Les Terres oubliées vont prendre petit à petit le pas sur l'ensemble des personnages présents et s'imposer comme l'attraction principale de ce récit où il importe moins de comprendre ce qu'il se joue en sous-main entre la Compagnie et le reste du monde que de contempler mi-ébahi mi- terrifié les territoires qui mutent sous les yeux de ses passagers et où tout peut devenir danger mortel. Convoquant les fantômes de Stalker et Jules Vernes dans un premier temps, Comment voyager dans les Terres oubliées ressemble de plus en plus à la trilogie Annihilation au fur et à mesure des pages, employant avec la même joie les modifications du vivant et l'imminence d'une contamination écologique venue d'ailleurs.
Il en résulte des scènes assez bluffantes où l'autrice insinue progressivement de grosses doses de fantastique voire d'horreur dans l'ordinaire du train et de ses passagers.
Pour parfaire le tout, Sarah Brooks fait monter à bord un autre personnage clandestin, une certaine Elena, qui semble rapidement ne pas être si humaine que ça, tenant presque du fantôme… et ce n'est pas un hasard quand on connaît l'amour de l'Anglaise pour cette figure fantastique.
L'essentiel reste ici de jongler avec les genres et d'entremêler joyeusement ses fils narratifs pour obtenir un tout assez cohérent afin de donner envie au lecteur de continuer encore et encore à un train d'enfer.

Briser les murs et les frontières
Si l'on s'attend à peu près à l'ensemble des rebondissements de l'enquête menée par Marya Petrovna ainsi que sur les révélations autour d'Elena et de sa véritable nature, c'est bien le sous-texte sur la cupidité humaine ainsi que la peur de la nouveauté, de l'évolution et, dans une certaine mesure, de la différence qui apporte un vrai plus à cette histoire certes efficace mais assez conventionnelle sur le fond.
Sarah Brooks fascine avec son environnement autant qu'elle inquiète.
Le lecteur comme le passager (im)prudent éprouve une sorte d'attraction malsaine pour les Terres oubliées sans comprendre également que c'est sa propre peur qui limite sa compréhension du phénomène.
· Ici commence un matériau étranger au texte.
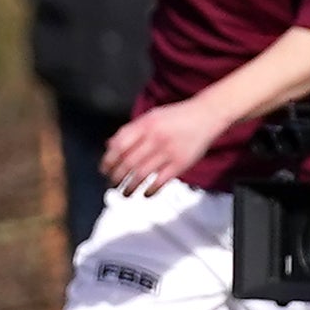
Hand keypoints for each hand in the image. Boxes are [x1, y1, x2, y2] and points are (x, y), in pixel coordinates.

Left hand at [102, 98, 225, 195]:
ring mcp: (168, 151)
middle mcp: (155, 137)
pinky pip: (161, 181)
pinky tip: (145, 193)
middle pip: (128, 162)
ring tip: (124, 193)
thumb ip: (131, 131)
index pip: (119, 145)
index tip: (104, 170)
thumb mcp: (151, 117)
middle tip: (112, 184)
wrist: (206, 115)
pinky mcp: (181, 163)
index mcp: (145, 125)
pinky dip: (150, 190)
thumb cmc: (176, 117)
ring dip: (130, 187)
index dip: (108, 160)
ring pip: (141, 174)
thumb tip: (109, 145)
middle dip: (116, 176)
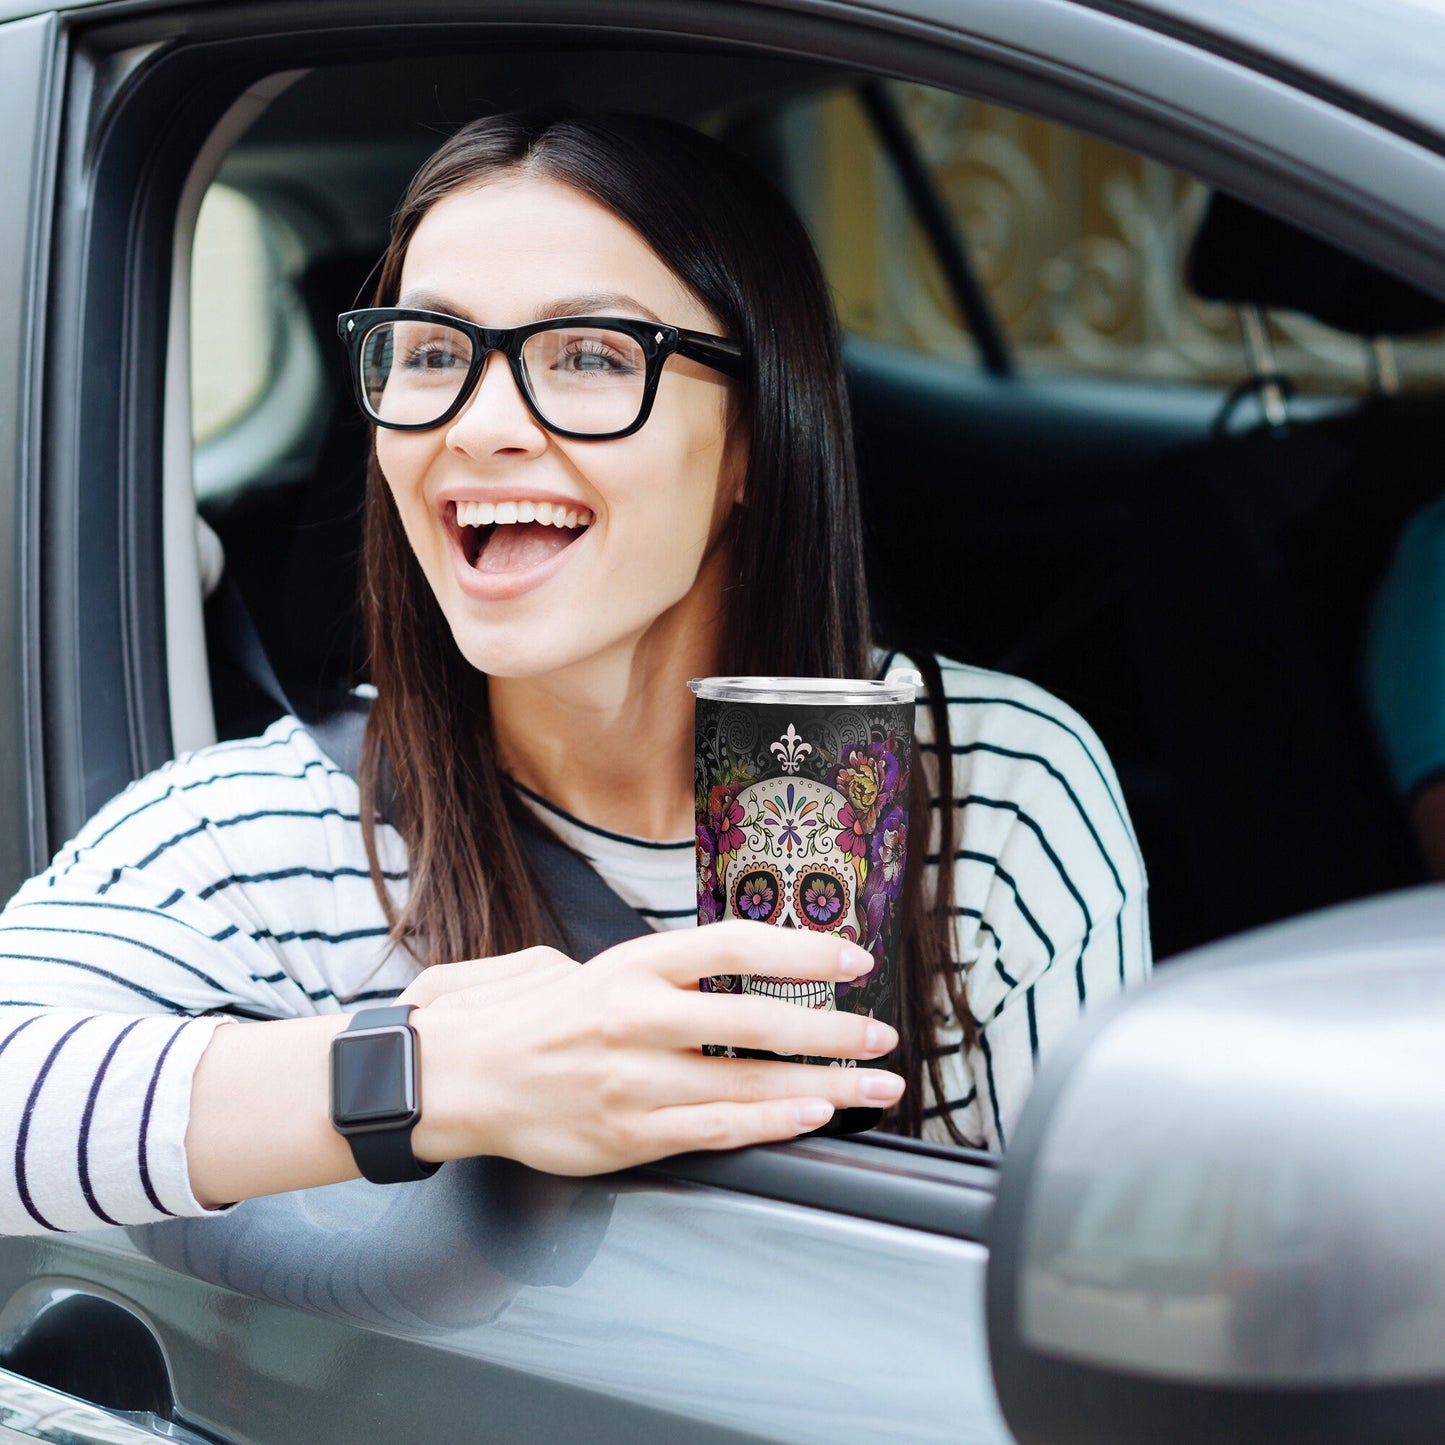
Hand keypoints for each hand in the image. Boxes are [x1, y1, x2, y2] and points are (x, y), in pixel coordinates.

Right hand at [403, 921, 902, 1174]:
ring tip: (875, 1087)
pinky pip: (714, 1130)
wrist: (450, 1079)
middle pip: (758, 1021)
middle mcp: (639, 1019)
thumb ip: (638, 973)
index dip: (801, 949)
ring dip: (824, 1085)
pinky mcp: (628, 1135)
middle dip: (834, 1031)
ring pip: (749, 1085)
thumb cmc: (513, 1018)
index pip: (734, 947)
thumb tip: (697, 976)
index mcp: (629, 967)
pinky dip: (770, 1124)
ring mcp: (635, 1083)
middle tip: (883, 1036)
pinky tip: (811, 1115)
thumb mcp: (570, 964)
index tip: (854, 956)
La première réaction est donc d'enfermer ces choses inquiétantes loin de l'humanité, entre de larges murs ou derrière des compartiments spécialement conçus. Et si, au fond, tout ça n'était pas si dangereux qu'on le pense ? Et si c'était la peur du changement, du retour à une certaine forme d'évolution naturelle qui retenait véritablement l'humanité ?
En face, la Compagnie, sorte de multinationale avide de pouvoir, qui incarne un conservatisme cupide prêt à tout pour défendre ses intérêts.
C'est donc en quelque sorte un message écologique que livre Sarah Brooks dans un pur récit d'aventures chimériques où le melting-pot d'influences improbables accouchent d'un roman addictif et plus intéressant qu'il ne l'aurait été dans un monde complètement réaliste.
Au fond, il faut tenter de briser les frontières de genres pour pénétrer pleinement dans l'oeuvre de Sarah Brooks comme celle-ci tente d'infiltrer les Terres oubliées au sein d'une société rongée par la peur et l'immobilisme.

Roman surprenant qui refuse les cases et qui se lit comme un vrai page-turner, Comment voyager dans les terres oubliées constitue certainement un divertissement parfait pour ceux qui veulent quelque chose d'à la fois différent et (étrangement) familier. Sarah Brooks réussit avec brio à hybrider les influences et offre un voyage où l'on reste jusqu'à la fin.